Muzır Müzikal veya Sezuan’ın İyi İnsanı, Cadı Kazanı veya Devr-i Süleyman… Bir bakıyorsunuz elektrik kontakları acımasızca kopartıyor toplumların geçmişleriyle olan bağlarını!

Bir başka gün de Hagop Ayvaz’la Ortaköy’e uzanıyoruz. İlk tiyatro binası Ortaköy’de  Ermeniler tarafından yapılmış. Fasulyeciyan da ilk kez burada çıkmış sahneye. Aydınlık, pırıl, pırıl temiz bir mahalle burası ama, orada yaşayanların bile haberleri yok bir zamanlar orada Türkiye’nin ya da İstanbul’un ilk tiyatro binalarından birinin bulunduğundan. “Yirmi yıl öncesine kadar yıkıntı halinde duruyordu bina… Sahnesi bile yerli yerindeydi,” diyor Hagop Bey. Şimdi ise karşımızda kapı numarası (5) olan küçük bir apartman duruyor. Betona karışmış her şey…  Öfkelendiriyor insanı tüm değerlerin hoyratça yok edilmesi.

Bu arada devam ediyor Hagop Bey, “Ortaköy’den Pangaltı’ya geçersek karşımıza Pangaltı Tiyatrosu çıkar. Burada ilk oynayan grup Ermenilerden oluşan Gençler Temaşa Heyeti’ydi.  Tahta bir binaydı. Biz de onbeş günde bir temsiller verirdik orada. Sonra yıkıldı ve yerine kagir bir bina yapıldı, yine tiyatro olarak. Bir süre sonra sinemaya dönüştürüldü. Şimdi ise, mirasçıları anlaşamadığı için boş bekliyor.”

****

Daha çok gezeceğimiz yerler vardı sevgili dostumla. Yazlık tiyatro mekanlarını dolaşacaktık. Yapamadık. Zamanı yetmedi. İçindeki tiyatro ateşi hiçbir zaman sönmedi ama yaşam ateşi sönüverdi… 2005 yılında, Tiyatro Eleştirmenleri Birliği ilk Onur Ödülü’nü Hagop Ayvaz’a sundu. Bu güzel haberi ona iletme görevi bana verildi. O gün de kendisine Kulis dergilerini ve arşivini İstanbul Üniversitesi Edebiyat Fakültesi Kütüphanesi’ne bağışlaması için gerekli temaslarda bulunabileceğimi bir kez daha belirttim.

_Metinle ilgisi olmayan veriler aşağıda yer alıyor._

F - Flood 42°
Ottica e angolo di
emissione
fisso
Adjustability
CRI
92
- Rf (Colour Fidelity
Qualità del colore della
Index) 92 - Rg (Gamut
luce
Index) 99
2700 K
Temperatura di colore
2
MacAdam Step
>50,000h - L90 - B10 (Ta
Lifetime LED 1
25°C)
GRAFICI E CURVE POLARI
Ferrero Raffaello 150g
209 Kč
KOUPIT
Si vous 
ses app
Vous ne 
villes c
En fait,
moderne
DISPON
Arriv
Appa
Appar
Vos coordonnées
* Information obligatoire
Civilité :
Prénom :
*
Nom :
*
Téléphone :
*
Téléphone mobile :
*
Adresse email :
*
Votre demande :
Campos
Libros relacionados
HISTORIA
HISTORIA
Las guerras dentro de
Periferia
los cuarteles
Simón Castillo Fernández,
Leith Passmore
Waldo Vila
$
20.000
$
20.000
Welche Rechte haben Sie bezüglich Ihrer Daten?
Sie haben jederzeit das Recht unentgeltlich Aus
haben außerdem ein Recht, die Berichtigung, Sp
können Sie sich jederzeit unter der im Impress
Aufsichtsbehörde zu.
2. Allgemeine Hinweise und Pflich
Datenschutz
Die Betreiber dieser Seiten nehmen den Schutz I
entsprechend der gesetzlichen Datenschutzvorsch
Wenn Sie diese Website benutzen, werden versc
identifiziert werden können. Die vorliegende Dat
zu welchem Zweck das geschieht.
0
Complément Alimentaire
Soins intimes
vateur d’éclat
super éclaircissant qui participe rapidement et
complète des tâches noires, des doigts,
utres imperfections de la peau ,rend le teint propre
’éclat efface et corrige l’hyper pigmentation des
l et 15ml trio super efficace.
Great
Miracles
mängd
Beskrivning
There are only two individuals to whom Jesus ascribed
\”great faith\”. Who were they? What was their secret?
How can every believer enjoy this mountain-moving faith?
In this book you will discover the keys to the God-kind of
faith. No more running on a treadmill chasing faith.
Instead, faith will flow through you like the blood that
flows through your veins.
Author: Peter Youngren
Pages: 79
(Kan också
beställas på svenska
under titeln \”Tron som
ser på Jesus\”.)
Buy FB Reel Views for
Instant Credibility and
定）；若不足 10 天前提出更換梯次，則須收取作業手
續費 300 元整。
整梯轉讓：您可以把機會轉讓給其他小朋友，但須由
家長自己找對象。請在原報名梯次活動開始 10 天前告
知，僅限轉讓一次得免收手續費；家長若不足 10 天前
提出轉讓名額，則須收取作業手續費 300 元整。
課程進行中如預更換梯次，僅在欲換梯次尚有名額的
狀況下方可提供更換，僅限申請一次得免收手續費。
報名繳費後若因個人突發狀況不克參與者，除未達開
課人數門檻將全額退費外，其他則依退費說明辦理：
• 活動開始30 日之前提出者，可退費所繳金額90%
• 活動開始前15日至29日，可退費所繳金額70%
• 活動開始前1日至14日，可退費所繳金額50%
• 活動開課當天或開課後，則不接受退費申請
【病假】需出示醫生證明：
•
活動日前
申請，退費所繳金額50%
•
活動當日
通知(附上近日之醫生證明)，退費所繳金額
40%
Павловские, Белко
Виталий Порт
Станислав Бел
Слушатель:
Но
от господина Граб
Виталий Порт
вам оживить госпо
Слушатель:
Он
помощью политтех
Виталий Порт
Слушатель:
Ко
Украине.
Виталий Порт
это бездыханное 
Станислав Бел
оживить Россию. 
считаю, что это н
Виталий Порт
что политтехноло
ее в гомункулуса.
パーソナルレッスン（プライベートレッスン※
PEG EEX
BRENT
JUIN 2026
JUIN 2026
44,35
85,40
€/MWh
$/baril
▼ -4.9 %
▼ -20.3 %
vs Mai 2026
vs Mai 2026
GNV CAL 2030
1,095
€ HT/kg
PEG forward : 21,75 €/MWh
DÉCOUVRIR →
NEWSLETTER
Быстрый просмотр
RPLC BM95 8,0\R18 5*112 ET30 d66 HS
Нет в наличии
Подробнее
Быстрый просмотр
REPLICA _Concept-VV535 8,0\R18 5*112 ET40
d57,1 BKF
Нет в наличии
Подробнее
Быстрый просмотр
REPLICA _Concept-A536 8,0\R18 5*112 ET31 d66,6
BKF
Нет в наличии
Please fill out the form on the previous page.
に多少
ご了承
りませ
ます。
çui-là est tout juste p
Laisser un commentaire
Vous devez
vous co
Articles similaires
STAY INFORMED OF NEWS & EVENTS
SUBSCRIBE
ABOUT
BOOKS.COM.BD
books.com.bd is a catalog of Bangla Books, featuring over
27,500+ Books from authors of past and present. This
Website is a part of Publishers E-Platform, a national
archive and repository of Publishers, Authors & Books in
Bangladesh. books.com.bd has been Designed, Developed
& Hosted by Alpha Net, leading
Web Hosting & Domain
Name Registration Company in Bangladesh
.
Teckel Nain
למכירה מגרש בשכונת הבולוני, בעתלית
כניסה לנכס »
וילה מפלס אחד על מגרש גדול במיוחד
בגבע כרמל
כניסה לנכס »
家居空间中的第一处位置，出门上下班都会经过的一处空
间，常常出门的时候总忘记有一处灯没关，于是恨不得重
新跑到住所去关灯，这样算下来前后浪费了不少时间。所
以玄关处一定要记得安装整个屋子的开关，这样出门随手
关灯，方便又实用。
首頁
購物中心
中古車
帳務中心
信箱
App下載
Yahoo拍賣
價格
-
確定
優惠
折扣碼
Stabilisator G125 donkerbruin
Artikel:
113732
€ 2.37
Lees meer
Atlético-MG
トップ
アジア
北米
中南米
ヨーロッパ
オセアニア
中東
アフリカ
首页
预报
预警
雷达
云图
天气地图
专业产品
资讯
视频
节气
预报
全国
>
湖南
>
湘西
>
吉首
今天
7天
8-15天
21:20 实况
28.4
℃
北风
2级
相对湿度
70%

Biraz beklememi ve önceliğin, herkesin erişebileceği bir yer olduğu için, Atatürk Kitaplığı’nda olduğunu söyledi. Zaman aktı, geçti. Yaşamlardaki hızlı tempo kimi zaman olayların üzerine gitmemizi engelliyor…

Ölümünün ardından, dergileri ve arşivini Agos gazetesine verdiğini öğrendim. Agos tarafından Hagop Ayvaz adına gazetede özel bir bölüm tahsis edilmesi tabii ki çok sevindirici bir gelişme. Bir kıymet bilirlik örneği. Yine de, her şeyden önce, kalıcılık ve devamlılık açısından bu belgelerin yeri Atatürk Kitaplığı, Üniversite Kitaplığı veya da yakın bir gelecekte soluk almaya başladığı taktirde (umudun sonu yok) Tiyatro Müzesi olmalıydı diye düşünmekten kendimi alamıyorum.